_Consigne:_ Recopiez en entier le texte ci-dessous sur les exercices de base comme le ken tai jo, sans y changer un seul mot ni un seul signe.

_Extrait choisi:_
- - - -

Dans les exercices de base qui sont proposés comme des modèles de travail et d’étude, c’est-à-dire les kumitachi, les kumijo, ou les ken tai jo, la raison de tel ou tel mouvement peut paraître obscure.

Pourquoi par exemple dans le ken tai jo n°4 la deuxième frappe doit-elle être exécutée au genou alors qu’il serait plus court et plus définitif de frapper la tête ? On peut légitimement se poser la question puisqu’en termes de rapidité, d’efficacité et de sécurité c’est cette dernière option qui serait à privilégier. Aller frapper le genou apparaît du point de vue martial, et dans une telle situation, comme un très mauvais choix.

Mais ici comme partout il faut faire confiance à la méthode d’apprentissage. Quiconque utilise les exercices proposés dans la méthode ne sait pas encore pourquoi il doit exécuter tel ou tel geste de préférence à tel ou tel autre. La méthode ne donne pas la raison des choix qu’elle opère, ce n’est pas son rôle, l’étudiant doit se contenter de répéter ce qu’on lui demande de faire de son mieux, et surtout sans rien y changer, même s’il n’en comprend pas toujours la nécessité. Il y a un peu de foi dans cette attitude.

- - - -

_Matériel d'étude:_

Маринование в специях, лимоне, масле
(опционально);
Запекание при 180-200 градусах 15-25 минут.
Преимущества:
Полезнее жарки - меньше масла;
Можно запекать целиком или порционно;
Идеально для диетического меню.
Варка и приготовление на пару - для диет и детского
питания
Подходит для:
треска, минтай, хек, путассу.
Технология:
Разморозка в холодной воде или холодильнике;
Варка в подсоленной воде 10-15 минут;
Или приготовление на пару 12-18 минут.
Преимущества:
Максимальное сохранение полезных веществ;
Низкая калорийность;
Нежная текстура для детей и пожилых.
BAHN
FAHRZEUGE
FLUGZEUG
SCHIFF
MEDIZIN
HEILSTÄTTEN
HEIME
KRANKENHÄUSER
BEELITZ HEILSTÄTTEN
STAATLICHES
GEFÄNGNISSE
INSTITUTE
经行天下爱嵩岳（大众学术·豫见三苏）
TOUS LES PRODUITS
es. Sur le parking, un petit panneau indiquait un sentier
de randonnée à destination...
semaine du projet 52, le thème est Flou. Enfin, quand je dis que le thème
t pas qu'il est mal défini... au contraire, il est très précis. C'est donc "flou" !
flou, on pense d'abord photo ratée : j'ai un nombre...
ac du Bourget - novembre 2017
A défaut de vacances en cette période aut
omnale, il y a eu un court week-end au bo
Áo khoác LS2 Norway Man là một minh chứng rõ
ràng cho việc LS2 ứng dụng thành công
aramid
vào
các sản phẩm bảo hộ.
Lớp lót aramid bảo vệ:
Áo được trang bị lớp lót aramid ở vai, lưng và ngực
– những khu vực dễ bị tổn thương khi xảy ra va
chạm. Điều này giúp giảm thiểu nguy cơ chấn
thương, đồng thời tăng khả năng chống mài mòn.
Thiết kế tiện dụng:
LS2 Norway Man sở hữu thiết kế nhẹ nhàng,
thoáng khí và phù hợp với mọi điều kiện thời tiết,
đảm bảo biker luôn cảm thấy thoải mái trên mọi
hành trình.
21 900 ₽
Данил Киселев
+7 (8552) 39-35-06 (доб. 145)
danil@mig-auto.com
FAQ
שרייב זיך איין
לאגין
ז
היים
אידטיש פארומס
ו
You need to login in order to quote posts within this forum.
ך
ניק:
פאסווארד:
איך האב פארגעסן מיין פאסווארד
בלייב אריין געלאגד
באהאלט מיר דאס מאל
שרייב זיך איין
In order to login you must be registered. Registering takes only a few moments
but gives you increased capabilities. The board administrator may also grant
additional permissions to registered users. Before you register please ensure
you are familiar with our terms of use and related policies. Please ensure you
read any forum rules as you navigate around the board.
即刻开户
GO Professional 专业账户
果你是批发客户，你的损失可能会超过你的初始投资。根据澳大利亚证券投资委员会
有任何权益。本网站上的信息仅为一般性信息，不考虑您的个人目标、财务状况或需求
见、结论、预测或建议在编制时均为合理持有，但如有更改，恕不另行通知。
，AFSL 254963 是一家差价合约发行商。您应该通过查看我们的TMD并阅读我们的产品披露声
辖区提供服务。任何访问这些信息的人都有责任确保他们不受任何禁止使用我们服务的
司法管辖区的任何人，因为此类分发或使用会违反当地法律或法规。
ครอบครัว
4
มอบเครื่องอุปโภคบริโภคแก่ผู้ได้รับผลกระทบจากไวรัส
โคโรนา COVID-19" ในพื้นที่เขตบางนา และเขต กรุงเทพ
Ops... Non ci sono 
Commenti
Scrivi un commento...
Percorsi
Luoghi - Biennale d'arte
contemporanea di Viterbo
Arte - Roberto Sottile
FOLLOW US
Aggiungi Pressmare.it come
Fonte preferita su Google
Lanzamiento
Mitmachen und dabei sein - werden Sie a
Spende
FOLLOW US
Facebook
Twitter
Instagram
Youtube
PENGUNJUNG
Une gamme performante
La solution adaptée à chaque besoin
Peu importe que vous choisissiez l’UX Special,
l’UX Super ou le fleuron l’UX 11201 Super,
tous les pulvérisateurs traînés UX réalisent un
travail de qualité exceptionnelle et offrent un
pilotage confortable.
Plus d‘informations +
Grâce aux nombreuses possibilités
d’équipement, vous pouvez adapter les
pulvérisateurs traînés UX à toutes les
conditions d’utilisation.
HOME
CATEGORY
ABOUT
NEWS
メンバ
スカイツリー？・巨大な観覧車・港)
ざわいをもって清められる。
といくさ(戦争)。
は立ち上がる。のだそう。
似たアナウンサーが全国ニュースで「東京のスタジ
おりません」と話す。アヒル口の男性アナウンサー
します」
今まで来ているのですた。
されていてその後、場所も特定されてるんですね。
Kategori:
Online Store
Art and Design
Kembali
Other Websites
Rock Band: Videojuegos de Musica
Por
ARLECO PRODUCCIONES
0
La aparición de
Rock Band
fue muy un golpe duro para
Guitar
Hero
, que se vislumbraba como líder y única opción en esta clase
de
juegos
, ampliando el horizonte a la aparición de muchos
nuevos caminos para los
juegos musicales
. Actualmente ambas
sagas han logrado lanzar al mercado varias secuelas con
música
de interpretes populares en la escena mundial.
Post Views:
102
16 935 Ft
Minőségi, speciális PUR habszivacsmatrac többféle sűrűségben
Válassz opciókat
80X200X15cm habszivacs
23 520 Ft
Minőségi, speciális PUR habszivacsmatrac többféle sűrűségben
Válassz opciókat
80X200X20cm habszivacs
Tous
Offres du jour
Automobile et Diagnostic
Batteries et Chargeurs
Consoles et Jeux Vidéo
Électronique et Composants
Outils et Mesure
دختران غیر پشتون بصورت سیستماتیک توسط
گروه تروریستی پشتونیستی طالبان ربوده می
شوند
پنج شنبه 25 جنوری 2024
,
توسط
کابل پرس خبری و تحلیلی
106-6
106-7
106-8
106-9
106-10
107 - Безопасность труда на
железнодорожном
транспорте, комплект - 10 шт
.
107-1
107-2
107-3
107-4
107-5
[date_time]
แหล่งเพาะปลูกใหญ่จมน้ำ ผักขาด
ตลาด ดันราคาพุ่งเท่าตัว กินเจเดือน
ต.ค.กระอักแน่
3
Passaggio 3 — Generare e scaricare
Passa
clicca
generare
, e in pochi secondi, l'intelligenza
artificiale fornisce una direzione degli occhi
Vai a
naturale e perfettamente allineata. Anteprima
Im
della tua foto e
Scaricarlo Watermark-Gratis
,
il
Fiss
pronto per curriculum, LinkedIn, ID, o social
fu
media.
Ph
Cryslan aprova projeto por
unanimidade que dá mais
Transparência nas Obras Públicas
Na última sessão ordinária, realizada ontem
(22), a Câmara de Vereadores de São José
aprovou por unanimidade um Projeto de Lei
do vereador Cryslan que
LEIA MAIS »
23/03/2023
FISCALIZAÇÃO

- - - -

_Solution ci-dessous:_
Dans les exercices de base qui sont proposés comme des modèles de travail et d’étude, c’est-à-dire les kumitachi, les kumijo, ou les ken tai jo, la raison de tel ou tel mouvement peut paraître obscure.

Pourquoi par exemple dans le ken tai jo n°4 la deuxième frappe doit-elle être exécutée au genou alors qu’il serait plus court et plus définitif de frapper la tête ? On peut légitimement se poser la question puisqu’en termes de rapidité, d’efficacité et de sécurité c’est cette dernière option qui serait à privilégier. Aller frapper le genou apparaît du point de vue martial, et dans une telle situation, comme un très mauvais choix.

Mais ici comme partout il faut faire confiance à la méthode d’apprentissage. Quiconque utilise les exercices proposés dans la méthode ne sait pas encore pourquoi il doit exécuter tel ou tel geste de préférence à tel ou tel autre. La méthode ne donne pas la raison des choix qu’elle opère, ce n’est pas son rôle, l’étudiant doit se contenter de répéter ce qu’on lui demande de faire de son mieux, et surtout sans rien y changer, même s’il n’en comprend pas toujours la nécessité. Il y a un peu de foi dans cette attitude.